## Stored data
----------

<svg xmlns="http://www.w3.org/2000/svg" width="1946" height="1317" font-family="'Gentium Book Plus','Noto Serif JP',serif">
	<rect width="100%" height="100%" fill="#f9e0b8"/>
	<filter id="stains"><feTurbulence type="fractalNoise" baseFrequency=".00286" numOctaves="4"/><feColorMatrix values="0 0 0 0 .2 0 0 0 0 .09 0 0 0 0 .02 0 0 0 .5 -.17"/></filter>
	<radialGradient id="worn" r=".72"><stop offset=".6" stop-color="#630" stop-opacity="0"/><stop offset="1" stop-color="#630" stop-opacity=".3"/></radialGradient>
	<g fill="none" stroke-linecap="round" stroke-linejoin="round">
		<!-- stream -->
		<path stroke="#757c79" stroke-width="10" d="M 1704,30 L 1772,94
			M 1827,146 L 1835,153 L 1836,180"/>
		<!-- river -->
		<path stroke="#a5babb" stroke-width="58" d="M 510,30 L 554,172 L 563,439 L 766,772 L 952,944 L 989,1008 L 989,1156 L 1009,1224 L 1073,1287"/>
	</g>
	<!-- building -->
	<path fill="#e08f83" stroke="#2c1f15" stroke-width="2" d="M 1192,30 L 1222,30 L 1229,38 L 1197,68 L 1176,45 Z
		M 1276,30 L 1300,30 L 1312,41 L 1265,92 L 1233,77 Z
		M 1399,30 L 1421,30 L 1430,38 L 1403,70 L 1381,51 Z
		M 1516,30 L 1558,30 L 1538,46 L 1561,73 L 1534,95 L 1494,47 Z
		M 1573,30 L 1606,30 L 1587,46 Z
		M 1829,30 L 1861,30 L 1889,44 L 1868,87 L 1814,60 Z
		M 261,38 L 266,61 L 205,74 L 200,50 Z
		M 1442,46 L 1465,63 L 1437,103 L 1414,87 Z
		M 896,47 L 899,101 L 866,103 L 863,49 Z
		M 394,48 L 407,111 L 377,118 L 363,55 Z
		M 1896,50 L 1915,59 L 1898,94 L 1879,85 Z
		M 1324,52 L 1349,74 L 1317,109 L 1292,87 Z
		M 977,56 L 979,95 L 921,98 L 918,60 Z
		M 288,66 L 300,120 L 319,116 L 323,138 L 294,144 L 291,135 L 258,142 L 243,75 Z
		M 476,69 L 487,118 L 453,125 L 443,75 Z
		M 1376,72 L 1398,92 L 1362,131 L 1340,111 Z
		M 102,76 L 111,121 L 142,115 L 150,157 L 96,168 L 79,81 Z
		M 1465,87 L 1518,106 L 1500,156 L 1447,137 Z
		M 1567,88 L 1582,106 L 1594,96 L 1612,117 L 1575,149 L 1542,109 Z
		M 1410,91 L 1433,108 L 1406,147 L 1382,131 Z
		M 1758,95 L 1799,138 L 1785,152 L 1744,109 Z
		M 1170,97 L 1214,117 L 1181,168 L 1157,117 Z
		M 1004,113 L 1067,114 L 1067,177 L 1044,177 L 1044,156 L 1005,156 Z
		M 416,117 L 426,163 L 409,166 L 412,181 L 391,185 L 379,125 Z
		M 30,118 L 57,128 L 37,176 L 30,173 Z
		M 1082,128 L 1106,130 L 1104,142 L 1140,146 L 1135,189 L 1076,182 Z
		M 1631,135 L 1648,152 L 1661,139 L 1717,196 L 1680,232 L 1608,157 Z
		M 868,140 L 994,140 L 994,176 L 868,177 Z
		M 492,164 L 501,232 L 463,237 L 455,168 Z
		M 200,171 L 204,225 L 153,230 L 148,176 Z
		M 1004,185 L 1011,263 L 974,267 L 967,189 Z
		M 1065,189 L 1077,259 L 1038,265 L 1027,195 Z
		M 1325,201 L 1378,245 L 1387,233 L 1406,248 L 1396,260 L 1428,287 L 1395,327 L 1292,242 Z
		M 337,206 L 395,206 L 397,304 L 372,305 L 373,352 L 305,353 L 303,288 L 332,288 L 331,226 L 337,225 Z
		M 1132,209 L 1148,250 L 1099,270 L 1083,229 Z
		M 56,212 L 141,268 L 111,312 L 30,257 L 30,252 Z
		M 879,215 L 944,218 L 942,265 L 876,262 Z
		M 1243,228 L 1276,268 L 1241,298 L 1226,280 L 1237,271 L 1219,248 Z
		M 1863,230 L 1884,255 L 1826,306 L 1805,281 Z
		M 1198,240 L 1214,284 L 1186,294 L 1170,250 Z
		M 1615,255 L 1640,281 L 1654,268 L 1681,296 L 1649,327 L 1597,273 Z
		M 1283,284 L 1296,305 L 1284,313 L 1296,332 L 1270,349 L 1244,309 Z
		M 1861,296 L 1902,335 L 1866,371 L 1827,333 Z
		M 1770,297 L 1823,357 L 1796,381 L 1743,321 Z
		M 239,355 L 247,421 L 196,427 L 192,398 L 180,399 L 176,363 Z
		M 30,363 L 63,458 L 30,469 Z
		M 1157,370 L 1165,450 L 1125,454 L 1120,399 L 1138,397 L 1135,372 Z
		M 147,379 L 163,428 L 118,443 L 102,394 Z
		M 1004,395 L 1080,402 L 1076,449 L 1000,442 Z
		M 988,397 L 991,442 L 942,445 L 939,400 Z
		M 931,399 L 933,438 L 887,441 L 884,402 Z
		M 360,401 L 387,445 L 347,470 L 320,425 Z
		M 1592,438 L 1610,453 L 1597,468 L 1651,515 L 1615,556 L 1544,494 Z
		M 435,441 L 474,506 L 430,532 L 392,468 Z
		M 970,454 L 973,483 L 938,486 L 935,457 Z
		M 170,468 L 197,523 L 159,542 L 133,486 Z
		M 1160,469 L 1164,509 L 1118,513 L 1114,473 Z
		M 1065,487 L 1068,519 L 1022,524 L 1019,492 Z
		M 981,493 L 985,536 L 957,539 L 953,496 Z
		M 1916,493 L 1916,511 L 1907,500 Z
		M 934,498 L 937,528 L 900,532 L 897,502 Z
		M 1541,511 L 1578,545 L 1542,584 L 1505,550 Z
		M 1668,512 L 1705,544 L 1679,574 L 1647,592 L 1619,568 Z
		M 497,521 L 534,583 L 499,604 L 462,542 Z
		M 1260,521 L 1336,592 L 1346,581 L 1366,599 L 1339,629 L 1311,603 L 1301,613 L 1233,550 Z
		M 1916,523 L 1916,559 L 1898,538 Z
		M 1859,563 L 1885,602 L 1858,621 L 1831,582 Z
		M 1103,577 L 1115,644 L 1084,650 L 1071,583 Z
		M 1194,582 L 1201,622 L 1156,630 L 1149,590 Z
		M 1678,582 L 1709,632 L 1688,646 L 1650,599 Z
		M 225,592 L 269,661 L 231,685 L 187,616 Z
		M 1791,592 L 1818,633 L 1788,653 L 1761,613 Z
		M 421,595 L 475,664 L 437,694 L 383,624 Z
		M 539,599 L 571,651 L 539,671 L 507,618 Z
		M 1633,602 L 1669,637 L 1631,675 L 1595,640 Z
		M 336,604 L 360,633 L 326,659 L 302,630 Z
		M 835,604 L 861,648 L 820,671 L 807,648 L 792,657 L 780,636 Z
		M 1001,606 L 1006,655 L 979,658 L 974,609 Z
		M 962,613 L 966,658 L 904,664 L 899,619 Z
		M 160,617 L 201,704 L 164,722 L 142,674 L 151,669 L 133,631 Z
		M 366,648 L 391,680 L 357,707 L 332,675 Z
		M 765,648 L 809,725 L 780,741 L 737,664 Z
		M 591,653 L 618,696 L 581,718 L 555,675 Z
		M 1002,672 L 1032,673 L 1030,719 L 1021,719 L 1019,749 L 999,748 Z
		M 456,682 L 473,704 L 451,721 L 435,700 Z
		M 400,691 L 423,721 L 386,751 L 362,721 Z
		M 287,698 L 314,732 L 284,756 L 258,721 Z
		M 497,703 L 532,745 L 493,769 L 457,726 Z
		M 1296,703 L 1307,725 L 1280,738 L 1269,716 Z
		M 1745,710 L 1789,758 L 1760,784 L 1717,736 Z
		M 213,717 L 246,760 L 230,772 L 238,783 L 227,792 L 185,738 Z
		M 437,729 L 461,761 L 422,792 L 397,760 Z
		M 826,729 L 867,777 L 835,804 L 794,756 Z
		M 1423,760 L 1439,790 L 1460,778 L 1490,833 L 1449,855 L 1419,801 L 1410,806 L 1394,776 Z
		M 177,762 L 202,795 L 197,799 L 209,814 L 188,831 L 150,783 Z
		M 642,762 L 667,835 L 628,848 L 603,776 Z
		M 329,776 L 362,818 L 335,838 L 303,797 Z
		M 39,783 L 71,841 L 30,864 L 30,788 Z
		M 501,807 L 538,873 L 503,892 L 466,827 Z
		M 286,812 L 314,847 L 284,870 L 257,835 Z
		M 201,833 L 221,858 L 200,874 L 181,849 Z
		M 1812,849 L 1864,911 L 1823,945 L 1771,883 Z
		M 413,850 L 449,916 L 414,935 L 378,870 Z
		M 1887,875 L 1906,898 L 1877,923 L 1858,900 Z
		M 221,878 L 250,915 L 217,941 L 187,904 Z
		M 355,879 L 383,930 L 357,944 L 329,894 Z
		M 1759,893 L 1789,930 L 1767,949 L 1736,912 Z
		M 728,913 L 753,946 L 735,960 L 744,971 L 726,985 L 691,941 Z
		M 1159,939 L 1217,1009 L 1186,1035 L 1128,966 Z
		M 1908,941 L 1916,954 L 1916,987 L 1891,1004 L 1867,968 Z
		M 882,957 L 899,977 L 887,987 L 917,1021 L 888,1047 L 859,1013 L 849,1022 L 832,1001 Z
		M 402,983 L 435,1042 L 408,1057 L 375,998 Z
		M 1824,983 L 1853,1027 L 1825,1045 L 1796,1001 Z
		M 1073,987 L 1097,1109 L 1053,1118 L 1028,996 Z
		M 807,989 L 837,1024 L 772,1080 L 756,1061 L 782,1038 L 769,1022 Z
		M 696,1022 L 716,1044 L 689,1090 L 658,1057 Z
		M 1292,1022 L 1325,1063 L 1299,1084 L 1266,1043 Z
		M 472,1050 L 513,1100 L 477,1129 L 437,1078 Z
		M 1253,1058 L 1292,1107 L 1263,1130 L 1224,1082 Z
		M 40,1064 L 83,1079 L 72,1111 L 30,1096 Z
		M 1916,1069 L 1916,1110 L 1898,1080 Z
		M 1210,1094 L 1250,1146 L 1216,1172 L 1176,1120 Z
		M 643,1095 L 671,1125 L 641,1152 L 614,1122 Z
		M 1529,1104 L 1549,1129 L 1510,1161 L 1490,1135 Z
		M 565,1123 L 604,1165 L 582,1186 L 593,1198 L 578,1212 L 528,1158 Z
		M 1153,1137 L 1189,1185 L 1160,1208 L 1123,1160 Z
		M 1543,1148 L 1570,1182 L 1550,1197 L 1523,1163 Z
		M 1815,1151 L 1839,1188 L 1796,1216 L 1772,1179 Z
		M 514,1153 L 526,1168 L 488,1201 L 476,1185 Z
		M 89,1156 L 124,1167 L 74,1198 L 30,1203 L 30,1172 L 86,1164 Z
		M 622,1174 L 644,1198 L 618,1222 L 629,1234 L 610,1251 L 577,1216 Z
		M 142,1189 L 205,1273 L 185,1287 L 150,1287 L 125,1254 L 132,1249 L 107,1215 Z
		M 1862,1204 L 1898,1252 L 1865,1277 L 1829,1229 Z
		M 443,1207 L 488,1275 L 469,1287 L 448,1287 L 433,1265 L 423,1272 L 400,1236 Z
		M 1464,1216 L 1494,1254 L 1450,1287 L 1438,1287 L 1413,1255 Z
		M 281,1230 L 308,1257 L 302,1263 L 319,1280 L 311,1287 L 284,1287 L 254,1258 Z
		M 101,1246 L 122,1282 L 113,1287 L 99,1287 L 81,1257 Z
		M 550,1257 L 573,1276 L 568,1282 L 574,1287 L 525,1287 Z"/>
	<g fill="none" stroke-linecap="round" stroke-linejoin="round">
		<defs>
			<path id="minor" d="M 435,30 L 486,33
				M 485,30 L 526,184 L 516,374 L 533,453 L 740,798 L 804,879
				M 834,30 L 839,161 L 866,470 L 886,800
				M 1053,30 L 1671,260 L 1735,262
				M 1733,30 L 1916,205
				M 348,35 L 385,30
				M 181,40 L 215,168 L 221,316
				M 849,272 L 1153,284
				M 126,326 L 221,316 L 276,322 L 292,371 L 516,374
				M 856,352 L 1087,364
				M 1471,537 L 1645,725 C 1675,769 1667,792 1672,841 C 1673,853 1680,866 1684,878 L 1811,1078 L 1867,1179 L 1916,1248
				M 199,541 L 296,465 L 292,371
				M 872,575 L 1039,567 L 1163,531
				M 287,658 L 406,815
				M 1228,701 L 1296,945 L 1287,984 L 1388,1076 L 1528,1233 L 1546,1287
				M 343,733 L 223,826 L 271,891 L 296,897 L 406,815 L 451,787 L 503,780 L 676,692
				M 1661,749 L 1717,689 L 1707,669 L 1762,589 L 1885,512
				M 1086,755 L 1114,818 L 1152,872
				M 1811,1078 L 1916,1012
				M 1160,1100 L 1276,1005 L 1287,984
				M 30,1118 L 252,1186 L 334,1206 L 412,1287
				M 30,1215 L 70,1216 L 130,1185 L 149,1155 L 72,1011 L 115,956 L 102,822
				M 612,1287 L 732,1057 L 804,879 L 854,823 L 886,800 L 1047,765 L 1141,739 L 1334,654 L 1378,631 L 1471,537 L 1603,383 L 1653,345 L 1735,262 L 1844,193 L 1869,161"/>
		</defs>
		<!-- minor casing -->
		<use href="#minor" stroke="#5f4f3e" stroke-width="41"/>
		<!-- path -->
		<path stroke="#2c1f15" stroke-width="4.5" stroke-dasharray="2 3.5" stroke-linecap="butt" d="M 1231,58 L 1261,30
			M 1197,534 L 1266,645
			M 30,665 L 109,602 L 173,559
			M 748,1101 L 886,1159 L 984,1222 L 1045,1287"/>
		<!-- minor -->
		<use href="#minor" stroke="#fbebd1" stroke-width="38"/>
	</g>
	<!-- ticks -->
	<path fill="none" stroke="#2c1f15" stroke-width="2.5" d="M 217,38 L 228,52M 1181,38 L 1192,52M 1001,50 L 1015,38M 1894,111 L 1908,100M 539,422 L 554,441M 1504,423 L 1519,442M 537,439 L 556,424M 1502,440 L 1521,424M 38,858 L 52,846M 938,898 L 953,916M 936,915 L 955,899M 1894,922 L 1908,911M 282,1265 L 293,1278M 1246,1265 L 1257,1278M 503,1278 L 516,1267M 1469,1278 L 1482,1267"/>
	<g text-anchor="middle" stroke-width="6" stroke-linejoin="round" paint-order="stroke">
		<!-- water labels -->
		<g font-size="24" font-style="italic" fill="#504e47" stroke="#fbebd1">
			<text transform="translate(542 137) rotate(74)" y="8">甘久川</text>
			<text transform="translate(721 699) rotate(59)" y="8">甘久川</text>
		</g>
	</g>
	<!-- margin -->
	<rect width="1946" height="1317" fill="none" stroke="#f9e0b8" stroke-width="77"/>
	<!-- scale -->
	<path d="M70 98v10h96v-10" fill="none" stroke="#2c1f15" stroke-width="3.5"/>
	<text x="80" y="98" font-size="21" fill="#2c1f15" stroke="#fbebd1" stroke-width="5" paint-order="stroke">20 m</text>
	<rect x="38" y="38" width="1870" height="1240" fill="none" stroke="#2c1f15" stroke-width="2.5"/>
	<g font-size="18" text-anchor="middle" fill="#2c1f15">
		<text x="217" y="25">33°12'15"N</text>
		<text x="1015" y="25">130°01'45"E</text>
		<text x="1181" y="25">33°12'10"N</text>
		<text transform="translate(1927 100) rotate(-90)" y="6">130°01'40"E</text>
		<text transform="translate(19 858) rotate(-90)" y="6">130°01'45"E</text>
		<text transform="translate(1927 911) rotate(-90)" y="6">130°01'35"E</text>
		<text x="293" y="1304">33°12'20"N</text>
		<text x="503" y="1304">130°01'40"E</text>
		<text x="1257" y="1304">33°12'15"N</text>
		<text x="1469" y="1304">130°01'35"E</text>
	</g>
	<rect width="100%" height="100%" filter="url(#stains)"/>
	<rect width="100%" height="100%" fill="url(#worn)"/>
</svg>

----------

## What this task involves
Copy word for word the stretch of entries above from the line that has "M 696,1022 L" through the line that has "M 199,541 L 296,465 L 292,371", both ends included, and nothing outside it.

## Expected answer
		M 696,1022 L 716,1044 L 689,1090 L 658,1057 Z
		M 1292,1022 L 1325,1063 L 1299,1084 L 1266,1043 Z
		M 472,1050 L 513,1100 L 477,1129 L 437,1078 Z
		M 1253,1058 L 1292,1107 L 1263,1130 L 1224,1082 Z
		M 40,1064 L 83,1079 L 72,1111 L 30,1096 Z
		M 1916,1069 L 1916,1110 L 1898,1080 Z
		M 1210,1094 L 1250,1146 L 1216,1172 L 1176,1120 Z
		M 643,1095 L 671,1125 L 641,1152 L 614,1122 Z
		M 1529,1104 L 1549,1129 L 1510,1161 L 1490,1135 Z
		M 565,1123 L 604,1165 L 582,1186 L 593,1198 L 578,1212 L 528,1158 Z
		M 1153,1137 L 1189,1185 L 1160,1208 L 1123,1160 Z
		M 1543,1148 L 1570,1182 L 1550,1197 L 1523,1163 Z
		M 1815,1151 L 1839,1188 L 1796,1216 L 1772,1179 Z
		M 514,1153 L 526,1168 L 488,1201 L 476,1185 Z
		M 89,1156 L 124,1167 L 74,1198 L 30,1203 L 30,1172 L 86,1164 Z
		M 622,1174 L 644,1198 L 618,1222 L 629,1234 L 610,1251 L 577,1216 Z
		M 142,1189 L 205,1273 L 185,1287 L 150,1287 L 125,1254 L 132,1249 L 107,1215 Z
		M 1862,1204 L 1898,1252 L 1865,1277 L 1829,1229 Z
		M 443,1207 L 488,1275 L 469,1287 L 448,1287 L 433,1265 L 423,1272 L 400,1236 Z
		M 1464,1216 L 1494,1254 L 1450,1287 L 1438,1287 L 1413,1255 Z
		M 281,1230 L 308,1257 L 302,1263 L 319,1280 L 311,1287 L 284,1287 L 254,1258 Z
		M 101,1246 L 122,1282 L 113,1287 L 99,1287 L 81,1257 Z
		M 550,1257 L 573,1276 L 568,1282 L 574,1287 L 525,1287 Z"/>
	<g fill="none" stroke-linecap="round" stroke-linejoin="round">
		<defs>
			<path id="minor" d="M 435,30 L 486,33
				M 485,30 L 526,184 L 516,374 L 533,453 L 740,798 L 804,879
				M 834,30 L 839,161 L 866,470 L 886,800
				M 1053,30 L 1671,260 L 1735,262
				M 1733,30 L 1916,205
				M 348,35 L 385,30
				M 181,40 L 215,168 L 221,316
				M 849,272 L 1153,284
				M 126,326 L 221,316 L 276,322 L 292,371 L 516,374
				M 856,352 L 1087,364
				M 1471,537 L 1645,725 C 1675,769 1667,792 1672,841 C 1673,853 1680,866 1684,878 L 1811,1078 L 1867,1179 L 1916,1248
				M 199,541 L 296,465 L 292,371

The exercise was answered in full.